Parsing on Different Layout Under same prompt
Hello, I’m currently working on building a Document Parsing System. Right now, I’m focusing on parsing Indian passports, and the model is performing well overall, except for a few issues—such as capital letters sometimes being extracted as lowercase.
My main concern is that when I receive passports from other countries, the model does not perform accurately. The primary reason is that it has not been trained on documents from countries like Congo or others. I’m now preparing a dataset for Congo, but I’m a bit unsure whether it will perform well after training.

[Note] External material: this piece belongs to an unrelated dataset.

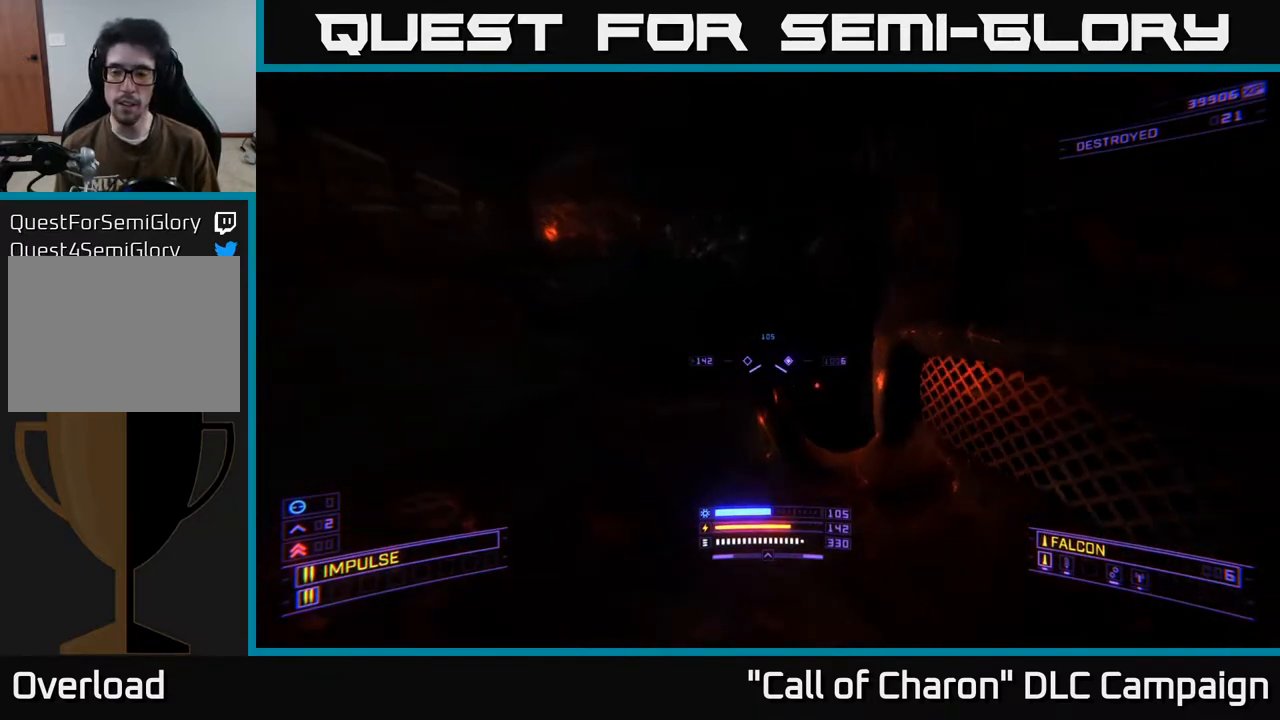
{"buttons": [], "left_stick": "down-right", "right_stick": "down-right", "events": [[333, "left_stick", "down-right"], [350, "right_stick", "down-right"]]}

Could you please advise how much data would be sufficient for reliable performance? At the moment, I’m considering collecting around 1,000 documents per country.
Thank you!
hi @SauravCh11
The primary cause is likely the font used in the document images, which can make certain characters visually similar—especially in low- or medium-resolution scans. Common confusions include:
l ↔ 1
0 ↔ o, O
x ↔ X
k ↔ K
Training on high-resolution images and for a greater number of steps typically resolves most of these ambiguities.
training on different languages
your worry about other languages is totally valid – this model isn’t a proper multilingual. The base model is well suited for Latin-script languages.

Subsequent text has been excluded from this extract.